Todo se inicia en la casa de la Madrina Principal, quien tendrá que ofrecer mezcal, rompope, refrescos y galletas mientras se congregan las canastas. Después llega la música y ameniza la espera. No importa que llueva o relampaguee, la gente del pueblo ira llegando.

La comitiva sale hacia la casa de los mayordomos. Donde se les bailará un son y de ahí parte la comitiva al templo del pueblo donde en el atrio se baila algunos sones y de ahí se parte a los puntos que cada comunidad ha tomado como tradicionales.

Generalmente a las casas de exmayordomos, donde existe una capilla o cruz, algún templo o barrio. Generalmente en estos lugares se organiza una recepción en la que no falta la comida y la bebida para todos los participantes.

La calenda termina en el templo del pueblo, donde las chinas dejarán su ofrenda de flores al Santo Patrón o Virgen de la comunidad. Acto seguido en el atrio del templo se inicia la quema y baile de las canastas con fuegos artificiales, los toritos y si se puede, al final los Castillos.

Las mujeres son las que “bailan” las canastas. Remolino de luz y fuego que enciende las emociones de toda la concurrencia. Las mujeres siempre son asistidas por sus esposos o novios y ellos bailan con ellas cuando las luces iluminan de colores el entorno. Los jóvenes y los hombres bailan “los toritos”, en lances que agitan a la concurrencia, pues generalmente despiden unas luces de colores que cruzan veloces entre las piernas de los espectadores.

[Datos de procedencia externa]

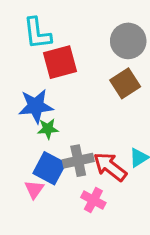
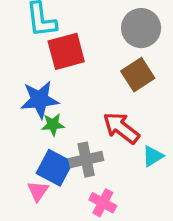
red arrow: (110, 167) -> (121, 128), moved

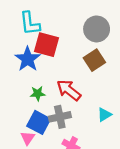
red square: (66, 51) -> (47, 45), turned 30
blue star: (40, 100) -> (28, 59), moved, turned -30
red arrow: (121, 128) -> (69, 90), moved

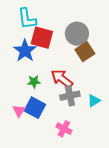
gray circle: (97, 29) -> (77, 34), moved
gray cross: (60, 117) -> (70, 96), moved
pink triangle: (28, 138) -> (19, 111), moved

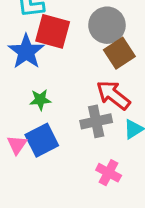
red arrow: (62, 79) -> (113, 95), moved
blue square: (35, 108) -> (42, 140), turned 35
pink cross: (64, 129) -> (109, 173), moved

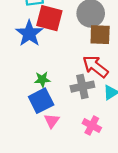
brown square: (119, 53) -> (100, 35), turned 35
green star: (40, 100) -> (42, 79), moved
pink triangle: (17, 145) -> (52, 121), moved

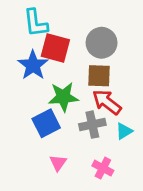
brown square: (100, 35) -> (99, 76), moved
green star: (42, 79) -> (63, 97), moved, size x1.6
blue square: (41, 101) -> (46, 123), moved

Las calendas son un producto de la cultura mexicana que siguen vivas y palpitante en los Valles de Oaxaca. La calenda es participación, encuentro, apoyo, fiesta, sacrifico físico y económico, tiempo, amistad, fraternidad y comunitariedad.

En la calenda con un poquito de mezcal y cerveza, los problemas interfamiliares e interpersonales, se aflojan, se minimizan, encuentran cauces de comunicación y solución. La fiesta es pretexto para que se restablezca la armonía y la amistad. Es momento para refrendar la amistad, el compadrazgo y la unión de la familia amplia. Es gusto y entusiasmo, necesidad de compartir lo más profundo y lo más íntimo, de continuar con la tradición.  

La calenda termina en la casa del mayordomo con una cena para todo el pueblo, por supuesto que acompañados por la banda de música.